:: Testo proposto ::
Il punto

Perché le grandi banche vietano ChatGPT?

Bank of America, Goldman Sachs e CitiGroup si sono unite a JPMorgan vietando ai propri impiegati l’uso del chatbot per scopi lavorativi: i rischi reputazionali sarebbero troppo elevati
© Shutterstock
Marcello Pelizzari
25.02.2023 15:15

Fa’ la cosa giusta. È il titolo di un’apprezzata pellicola di Spike Lee, anno di grazia 1989, incentrata sulle tensioni razziali a Brooklyn. Forse il miglior film del regista afroamericano. È, nel nostro caso, anche lo slogan di JPMorgan. Do The Right Thing, già. Deve essersi ispirato a queste parole Jamie Dimon, l’amministratore delegato della banca d’affari americana, quando ha vietato ai suoi impiegati si utilizzare ChatGPT.

Non si tratta di una svolta storica, né tantomeno di una novità assoluta, certo. Gli altri colossi, Bank of America, Goldman Sachs e CitiGroup, però, hanno seguito l’esempio. Sostenendo che i chatbot basati sull’intelligenza artificiale e il cosiddetto machine learning non sono il partner ideale delle banche. Ahia.

Il divieto, di per sé, sembrerebbe esagerato. Che volete che sia mandare qualche e-mail o sintetizzare qualche documento sfruttando questo aiutino? La realtà, invero, è molto più complessa. E, appunto, preoccupante. Agli occhi delle grandi banche, l’intelligenza artificiale è una mina vagante. Commette errori, tanto per cominciare. Sembrerebbe avere condizionamenti, in particolare sul fronte politico: celebri, oramai, le risposte differenti di ChatGPT su Biden e Trump alla richiesta di scrivere «un articolo positivo». Non è trasparente. E, venendo a Bing, ha pure mostrato sentimenti ed emozioni. Se entrasse, in pianta stabile, nelle dinamiche lavorative, potrebbero sorgere problemi. Anche grossi.

:: Dati forniti ::
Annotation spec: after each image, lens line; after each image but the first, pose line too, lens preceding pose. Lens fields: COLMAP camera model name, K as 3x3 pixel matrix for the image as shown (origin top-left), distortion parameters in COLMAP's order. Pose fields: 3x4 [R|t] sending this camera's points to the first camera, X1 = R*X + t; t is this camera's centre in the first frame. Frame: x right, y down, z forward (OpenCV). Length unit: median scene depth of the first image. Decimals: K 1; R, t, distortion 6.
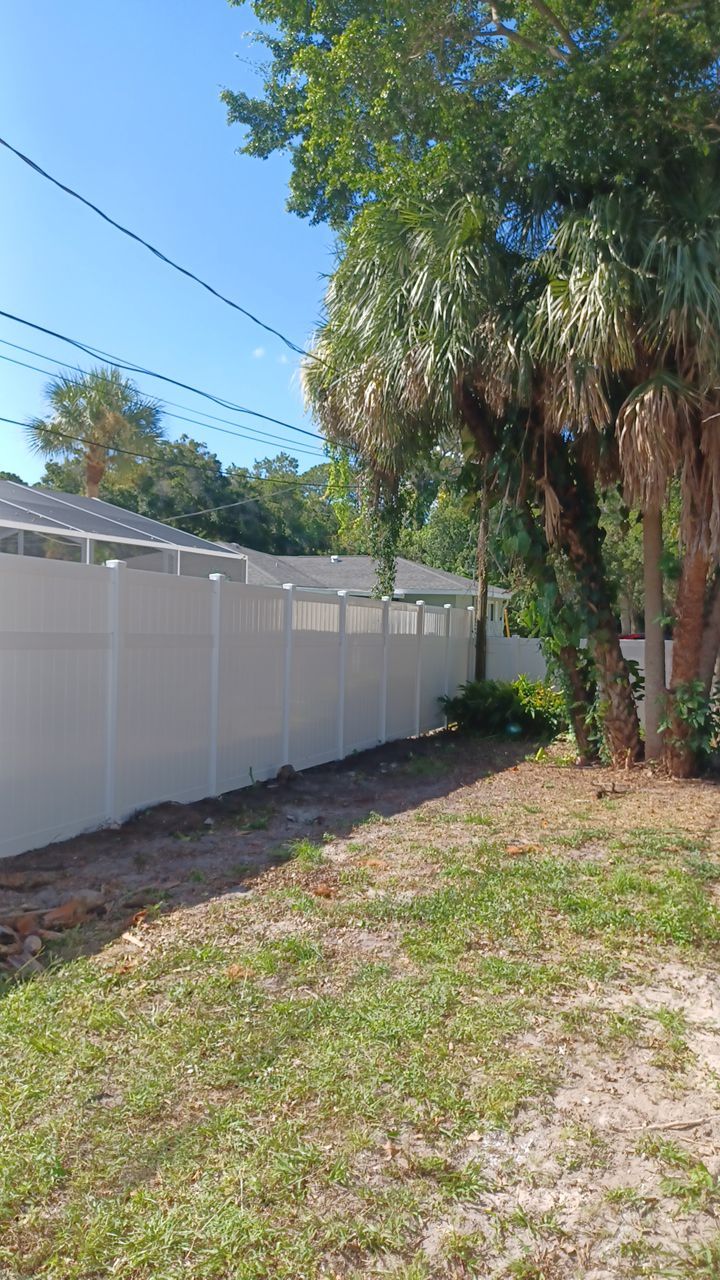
lens RADIAL K [[906.7, 0, 370.3], [0, 906.7, 645.6], [0, 0, 1]] dist [0.035614, -0.002055]
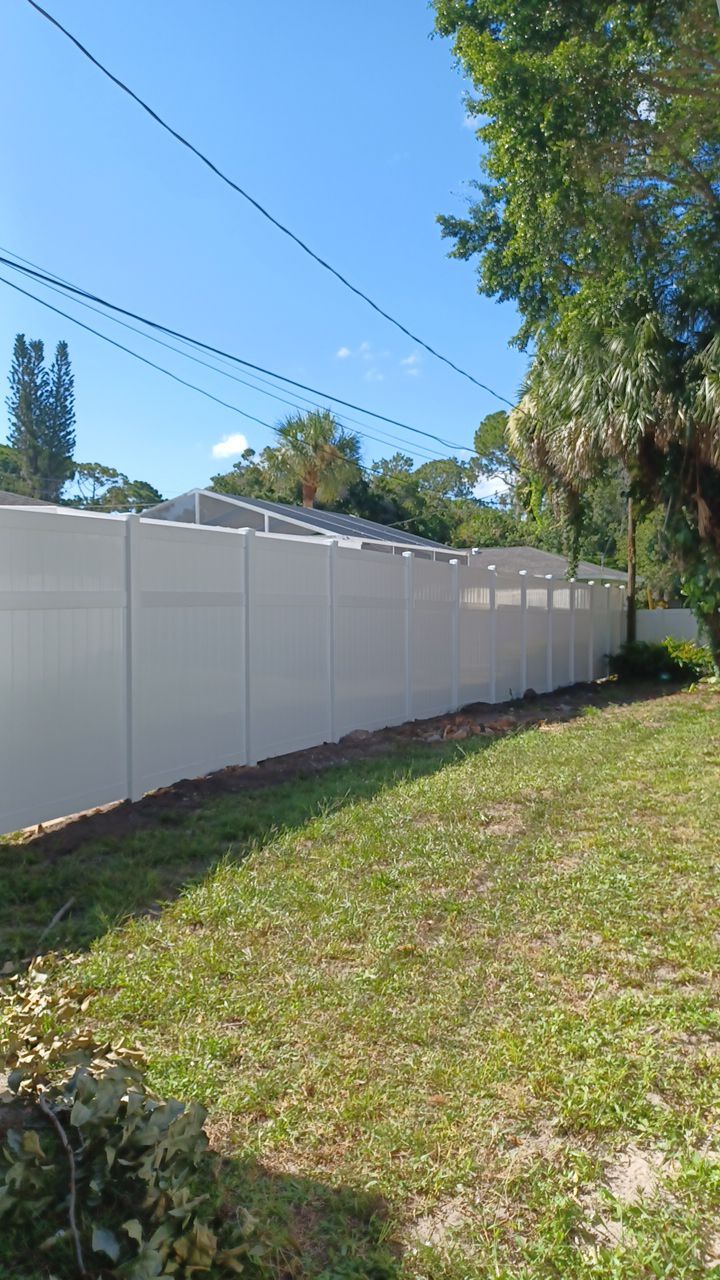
lens RADIAL K [[950.2, 0, 348.5], [0, 950.2, 646.8], [0, 0, 1]] dist [0.058665, -0.060400]
pose [[0.994546, -0.022636, -0.101810, -0.183054], [0.023341, 0.999711, 0.005738, 0.034528], [0.101651, -0.008083, 0.994787, -0.502256]]
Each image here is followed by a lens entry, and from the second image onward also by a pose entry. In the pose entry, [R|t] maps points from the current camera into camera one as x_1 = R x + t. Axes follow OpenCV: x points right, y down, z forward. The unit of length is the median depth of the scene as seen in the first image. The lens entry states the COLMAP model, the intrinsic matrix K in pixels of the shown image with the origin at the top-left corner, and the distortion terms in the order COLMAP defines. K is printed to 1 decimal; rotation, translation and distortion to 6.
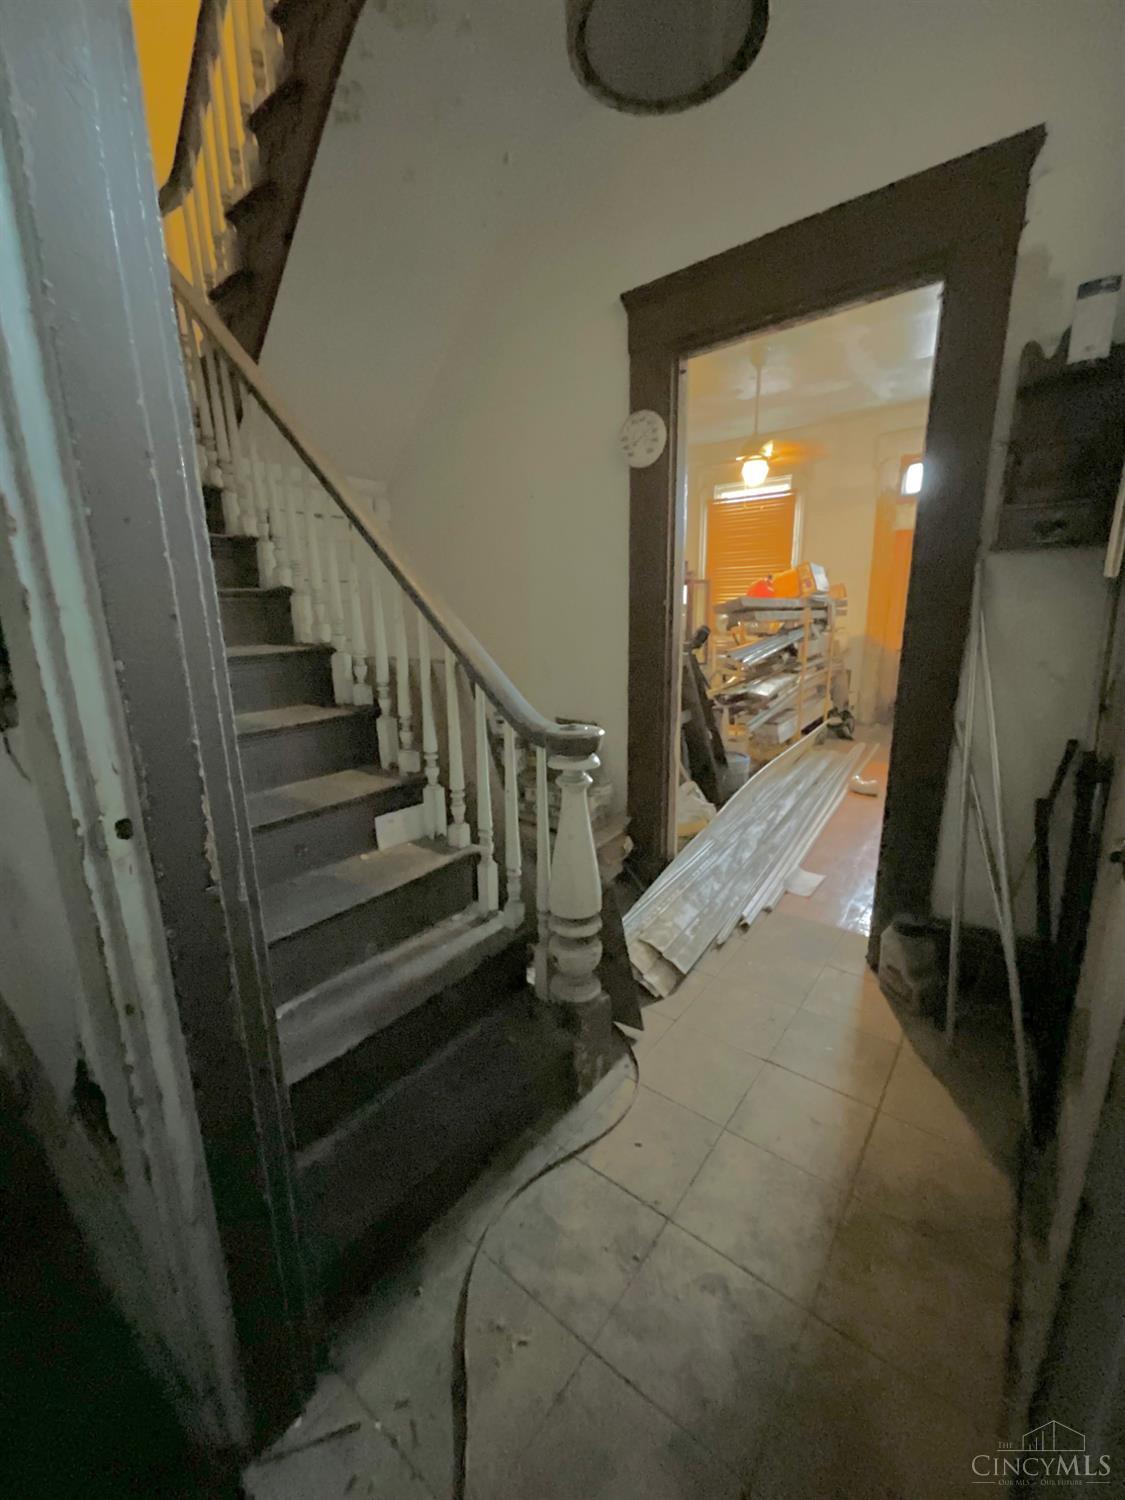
lens RADIAL K [[603.3, 0, 565.1], [0, 603.3, 743.9], [0, 0, 1]] dist [0.003033, -0.000130]
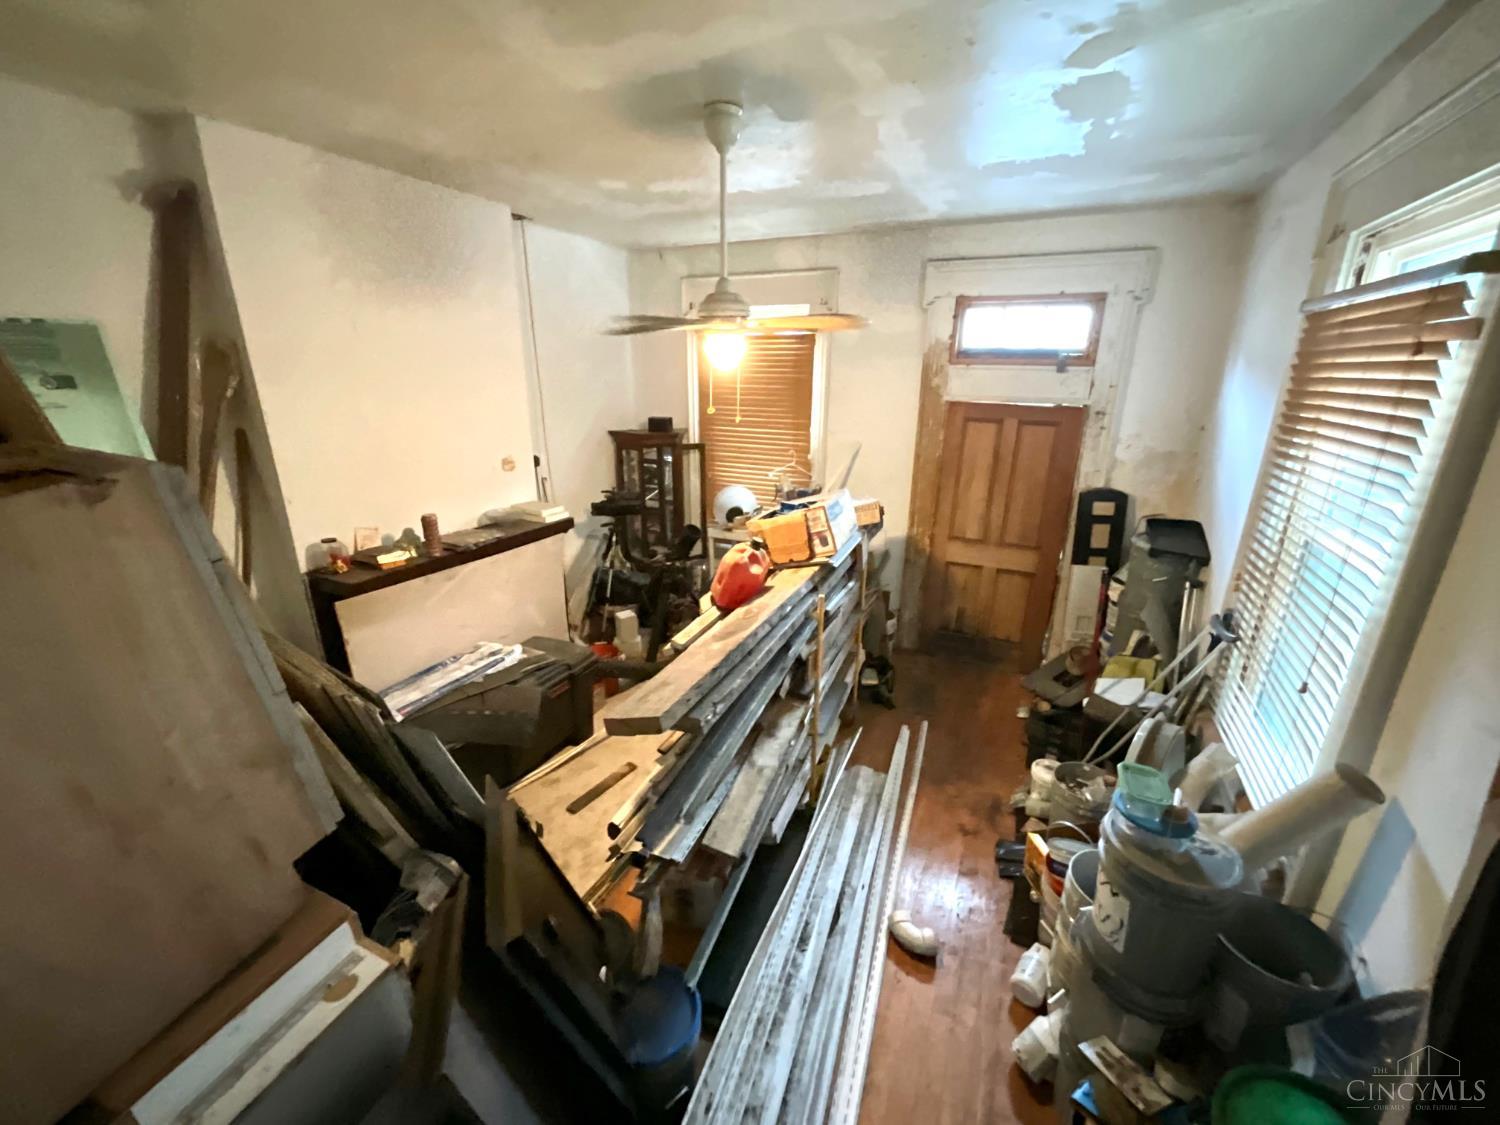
lens RADIAL K [[603.3, 0, 746.2], [0, 603.3, 562.5], [0, 0, 1]] dist [0.003033, -0.000130]
pose [[0.977024, -0.040906, 0.209169, 0.185352], [0.024532, 0.996470, 0.080284, -0.263626], [-0.211715, -0.073308, 0.974578, 0.398499]]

:: Il tuo compito ::
Trascrivi dall'articolo sul divieto di ChatGPT nelle banche il passo compreso tra "Bank of America, Goldman Sachs e CitiGroup si" e "si utilizzare ChatGPT.", estremi inclusi. Basati soltanto sull'articolo.

:: Soluzione dell'esercizio ::
Bank of America, Goldman Sachs e CitiGroup si sono unite a JPMorgan vietando ai propri impiegati l’uso del chatbot per scopi lavorativi: i rischi reputazionali sarebbero troppo elevati
© Shutterstock
Marcello Pelizzari
25.02.2023 15:15

Fa’ la cosa giusta. È il titolo di un’apprezzata pellicola di Spike Lee, anno di grazia 1989, incentrata sulle tensioni razziali a Brooklyn. Forse il miglior film del regista afroamericano. È, nel nostro caso, anche lo slogan di JPMorgan. Do The Right Thing, già. Deve essersi ispirato a queste parole Jamie Dimon, l’amministratore delegato della banca d’affari americana, quando ha vietato ai suoi impiegati si utilizzare ChatGPT.